1D). Although the amount of vimentin may vary throughout different HBCEC cultures, cytokeratin levels were always detected
at 95% or higher. Moreover, while the expression of intermediate filaments (Fig. 1C and 1D) was obtained from primary tumor cells after 34d, longer term culture remained stable displaying a similar pattern of intermediate filaments (data not shown). Together, these data suggested an almost exclusively epithelial-like cell population of HBCEC. To evaluate cell surface markers during Duvelisib long term culture of the breast tumors, an HBCEC population after 176 days was analyzed for CD24, CD44 and CD227, respectively, and compared to a tumor culture of the same patient after 462 days (Fig. 2A).

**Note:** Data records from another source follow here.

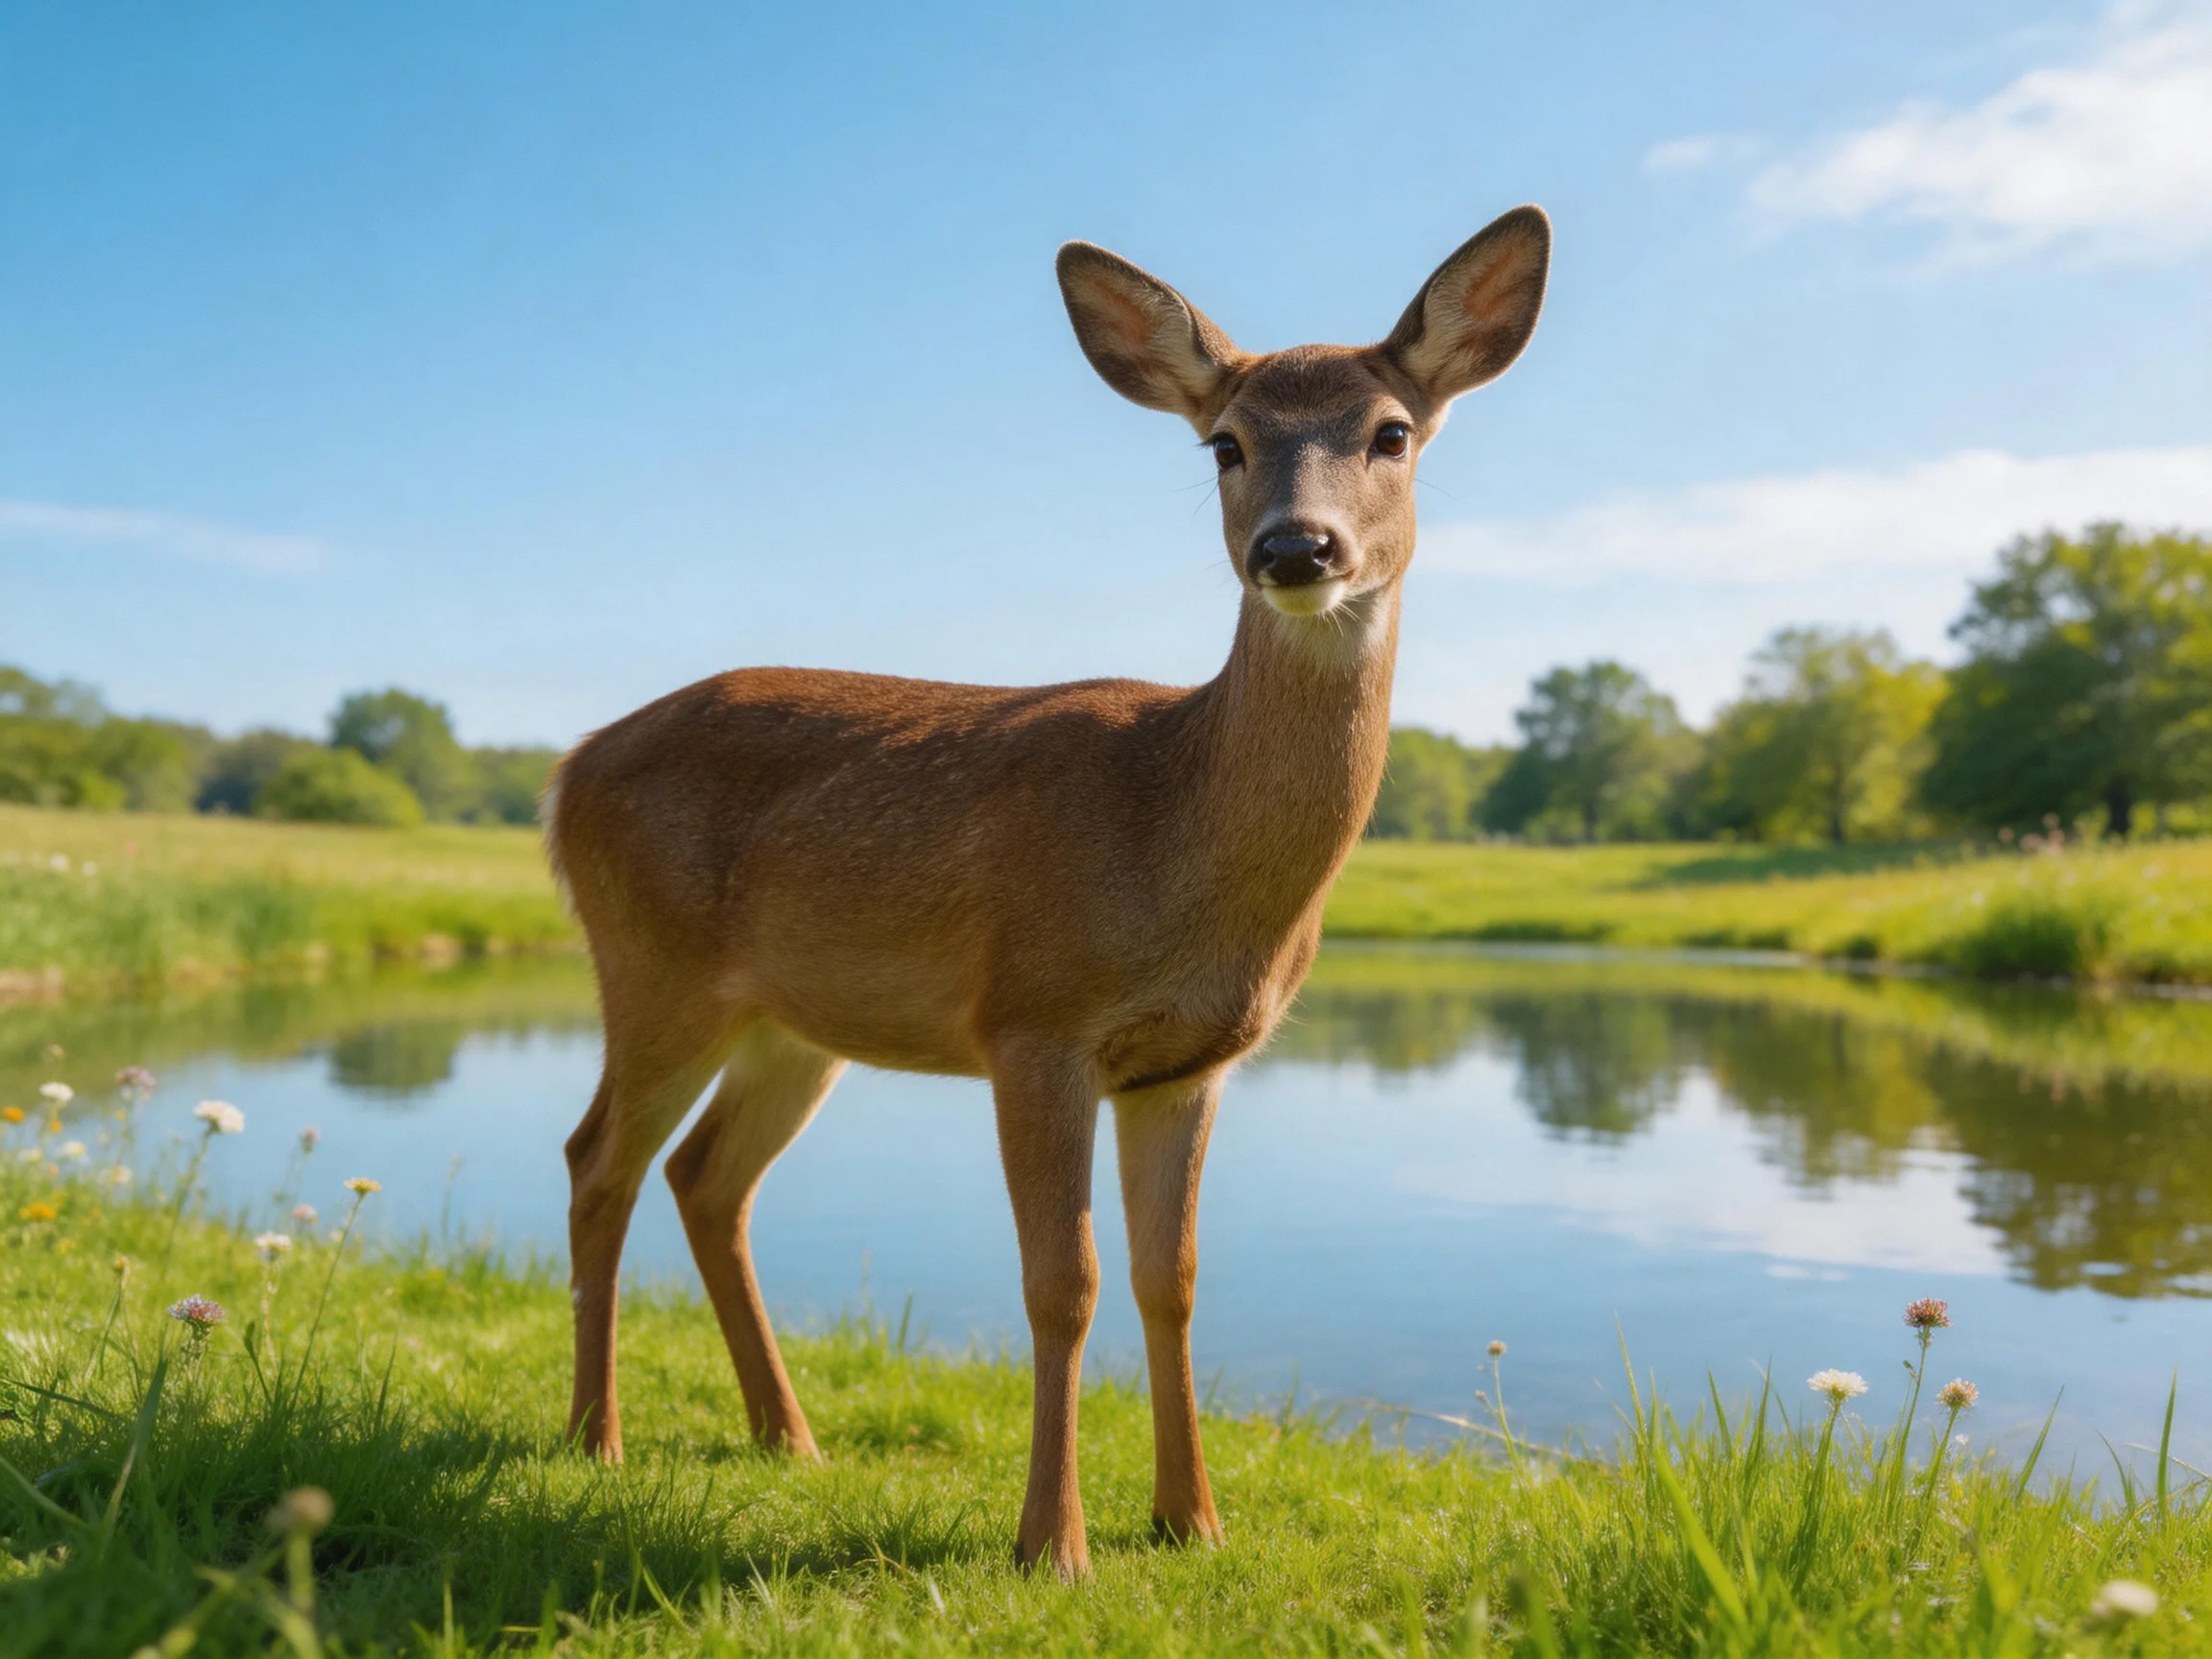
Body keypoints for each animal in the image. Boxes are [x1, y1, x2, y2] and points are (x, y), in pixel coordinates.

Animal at [543, 204, 1550, 1577]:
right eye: (1225, 443)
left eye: (1391, 432)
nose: (1297, 548)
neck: (1175, 831)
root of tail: (566, 775)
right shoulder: (1032, 1020)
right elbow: (1061, 1283)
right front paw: (1052, 1543)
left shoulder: (1187, 1064)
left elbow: (1171, 1280)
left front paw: (1193, 1521)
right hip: (653, 967)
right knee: (599, 1158)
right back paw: (595, 1437)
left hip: (792, 1022)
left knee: (707, 1177)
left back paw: (787, 1436)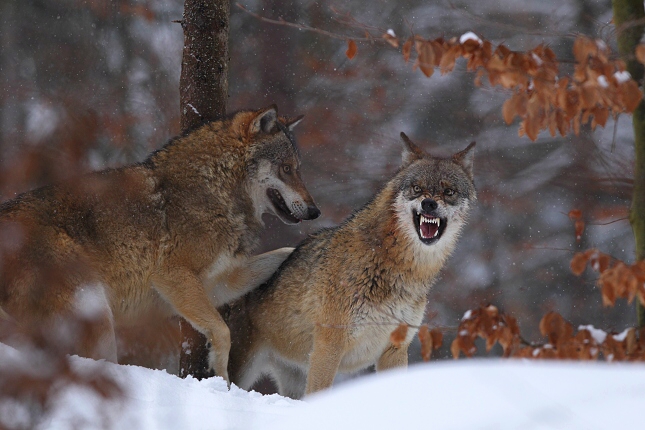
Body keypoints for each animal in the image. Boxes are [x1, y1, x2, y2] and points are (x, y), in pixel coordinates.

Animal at [0, 106, 320, 384]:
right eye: (287, 168)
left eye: (298, 169)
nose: (315, 211)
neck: (216, 187)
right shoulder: (173, 277)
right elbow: (222, 330)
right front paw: (221, 378)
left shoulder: (217, 284)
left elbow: (283, 253)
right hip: (95, 312)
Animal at [225, 133, 472, 398]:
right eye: (417, 188)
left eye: (449, 191)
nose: (429, 204)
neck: (397, 267)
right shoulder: (329, 344)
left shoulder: (395, 348)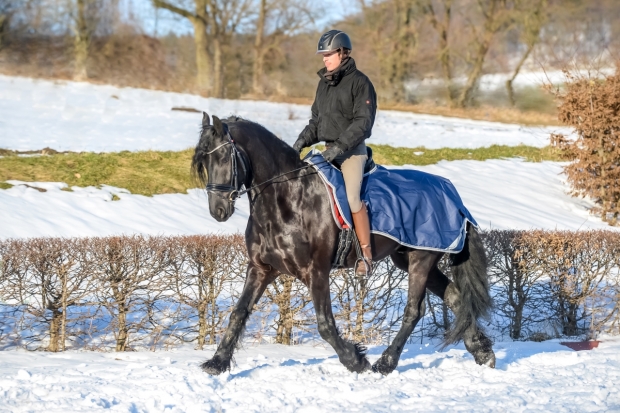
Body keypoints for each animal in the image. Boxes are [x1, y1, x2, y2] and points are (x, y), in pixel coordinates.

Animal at [191, 112, 496, 374]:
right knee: (455, 296)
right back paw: (483, 352)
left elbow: (325, 325)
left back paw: (385, 363)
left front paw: (355, 360)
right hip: (410, 259)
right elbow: (239, 312)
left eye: (223, 156)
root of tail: (452, 195)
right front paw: (217, 363)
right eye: (203, 163)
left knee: (414, 310)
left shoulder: (316, 271)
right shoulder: (261, 268)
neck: (285, 197)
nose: (218, 210)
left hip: (421, 259)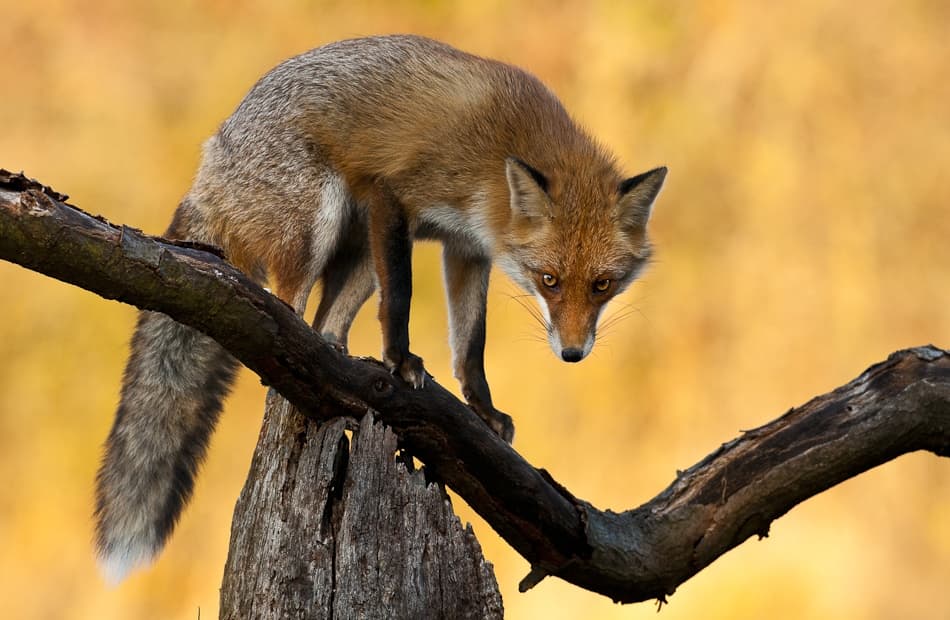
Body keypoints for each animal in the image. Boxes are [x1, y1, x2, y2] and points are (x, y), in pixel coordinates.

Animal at [94, 34, 666, 582]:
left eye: (602, 285)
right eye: (549, 281)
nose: (572, 354)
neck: (498, 156)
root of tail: (210, 159)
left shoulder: (467, 247)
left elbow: (471, 344)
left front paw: (483, 411)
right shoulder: (396, 196)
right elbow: (402, 299)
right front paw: (399, 362)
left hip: (361, 250)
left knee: (326, 324)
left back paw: (332, 363)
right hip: (318, 221)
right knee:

Thus, CD24 was expressed in 89% of 176d HBCEC and in 86% of 462d HBCEC. Moreover, CD44 appearance was detectable in 94% of 176d HBCEC and in 99% of 462d HBCEC, suggesting little if any changes of both, CD24 and CD44 during long term tumor culture (Fig. 2A). In contrast, expression of the CD227 (MUC1) surface protein significantly CH5183284 chemical structure increased from 52% in 176d HBCEC to 88% in 462d HBCEC (Fig. 2A). Figure 2 Surface marker expression, SA-β-gal staining and telomerase activity in HBCEC. A. Determination of the percentage of cell surface marker expression in HBCEC at different ages. Expression of the surface marker proteins CD24, CD44, CD227 was maintained
during long term culture of HBCEC. Whereas CD24 and CD44 were similarly expressed after 176d and 462d, CD227 increased from 52% to 88% in HBCEC 462d. The flow cytometry measurements varied by about 8%. B. SA-β-gal staining of primary HBCEC and HMEC cultures. Staining for SA-β-gal of a HBCEC population after 722d in culture revealed little if any positive cell. Proteasome inhibitors in cancer therapy normal HMEC in passage 16, however, displayed already predominantly enlarged
senescent cells after 32d, demonstrated by the dark-green stain (bar = 200 μm). C. Telomerase (TRAP-)assay of crotamiton primary cultures from breast cancer biopsies. Telomerase activity was analyzed according to the Telomeric Repeat Amplification Protocol (TRAP). HBCEC populations demonstrated telomerase activity independent of the age of the culture and the harvest method. The human embryonic kidney (HEK) 293T cell line was used as a positive control and 1× CHAPS buffer served as a negative control. Quantification was performed using densitometric analysis. Further characterization of the HBCEC cultures was performed to determine aging cells in a senescence-associated β-galatosidase (SA-β-gal) assay as compared to normal post-selection human mammary epithelia cells (HMEC) (Fig. 2B). Thus, SA-β-gal staining of primary cultures from breast cancer biopsies after 722d demonstrated majorly small young cells and only occasional positively-stained senescent cells in contrast to normal post-selection HMEC (P16) after 32d with almost exclusively large SA-β-gal positive senescent cells (Fig. 2B).